Steven,
I got a kick out of your two examples of data errors. I'll chip in a
couple of my own (from the same corporate data source, back in the punch
card era). One of the fields was mileage. For whatever reason, some of
the people doing data entry would leave that blank. To the program
reading the punch cards, a field with no punches was a zero, not an NA.
This led to rather curious "shortest path" in an application using the data.
Another field was an alpha code (one to four characters) for a location.
We discovered (the hard way) that "D" meant Dallas ... or Denver ... or
Detroit ... or "delivery point".
I've also encountered time series where something about the units of
measurement or method of calculation (such as using calendar year v.
fiscal year, or first of the month v. fifteenth of the month) changed
mid-series, with no notation in the database.
I'm starting to think people do this intentionally, to confuse machine
learning algorithms and delay "the Singularity" (when SkyNet takes over).
Paul
Original Message------
The "janitor work" question is an interesting one.
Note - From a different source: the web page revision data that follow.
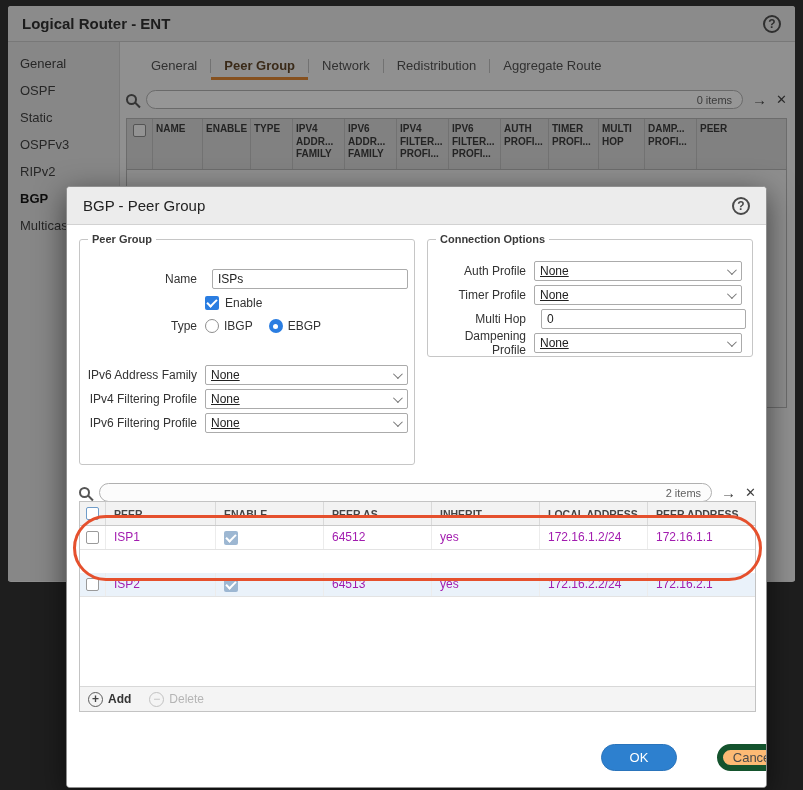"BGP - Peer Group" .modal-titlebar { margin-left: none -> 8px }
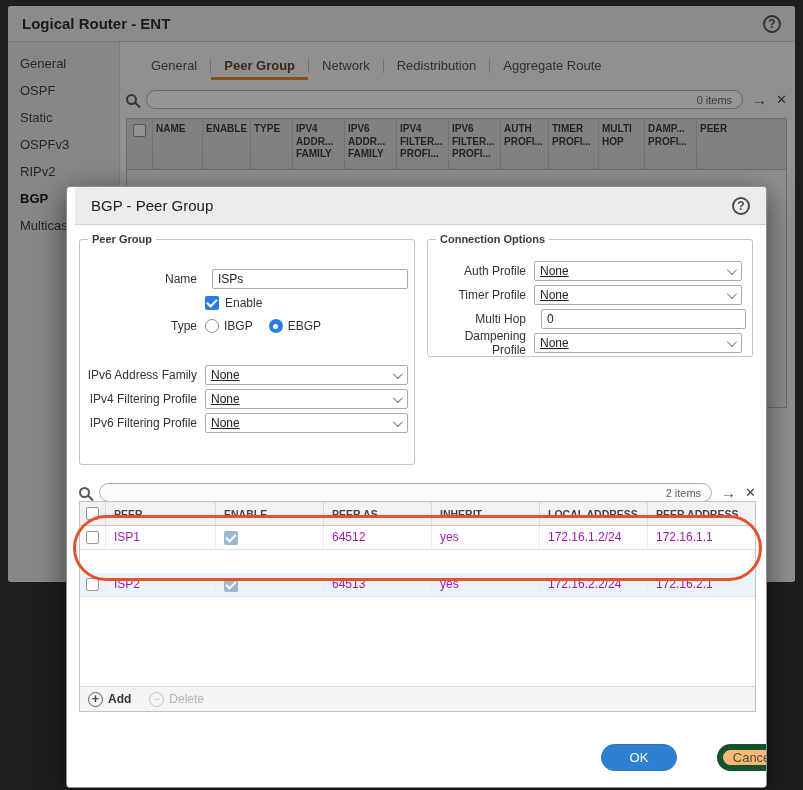"ISPs" .txtinput { margin-left: 7px -> none }
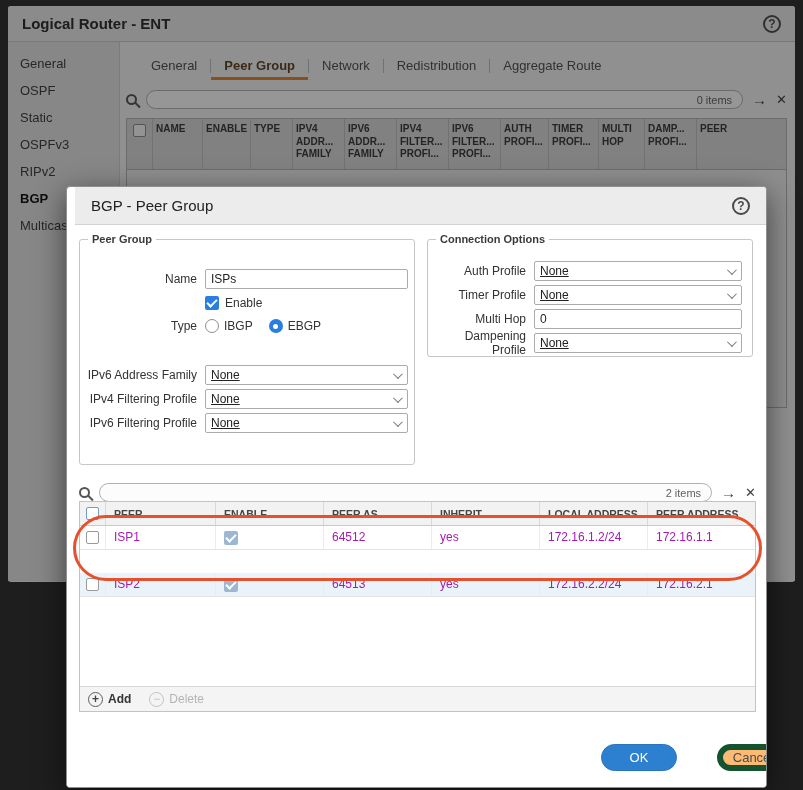"IPv4 Address Family" div.frow { html: none -> <div> <span>IPv4 Address Family</span> <div> <span>default</span> <span></span> </div> </div> }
Our firm has delivered hundreds of analysis engagements and depending on how you parse that experience set, there are at least three kinds of "janitor work" related to data.
First, there is the classic data cleaning problem. The range of errors in data is bewildering and constantly amazing. Here are two favorites;
- the maintenance people who were confused about which information when to which field; they logged the tail number of the aircraft in the field reserved for minutes to perform a task - result the "average time" to perform any task was dominated by these errors, since the tail numbers were 6 digit numbers.
- the students who figured out no one audited their practice logs; one enterprising young fellow logged over 170 separate learning objectives in a 70 minute training period. Even more impressive, some objectives could only be done at night, while others were daylight only.
I could go on. Some errors come from automatic logging too, but humans are more inventive in error creation than machines.
Second; data collection. In many cases a client pays for research/data collection as part of the analysis. In some cases data which seemed available is not easy to obtain. The budget and schedule can be a real problem when this happens. Inventive polling methods, subject matter interviews, obscure data bases in government and academia, and purchased analysis reports are all alternatives. In these cases data economics is critical - what is the real value of obtaining more data? In the era of big data, it is easy to be confused about the power of small data sets. If we weighed only two mice and two elephants, we'd know a lot about the differences between the two species.
A different version of this problem is finding data readily available from multiple sources which seems to be contradictory. This is true in particular when data has been collected to "prove" an organization is good. Another problem is data collected to arbitrary standards because they are easy to obtain (we measure what we can, rather than what we need to measure). A closely related problem is the arbitrary standard set by convention (we've always measured it this way). These lead to multiple data sets using the same semantics, but with clearly can't be measuring the same thing... or ever worse, the differences are subtle and the analyst fails to notice they are not measuring the same thing. Y
Third; what we call the "fourth great lie" - clients who say, "don't worry we have that data... but they never do.
------------------------------
Steven Roemerman
Chairman
Lone Star
Addison TX
------------------------------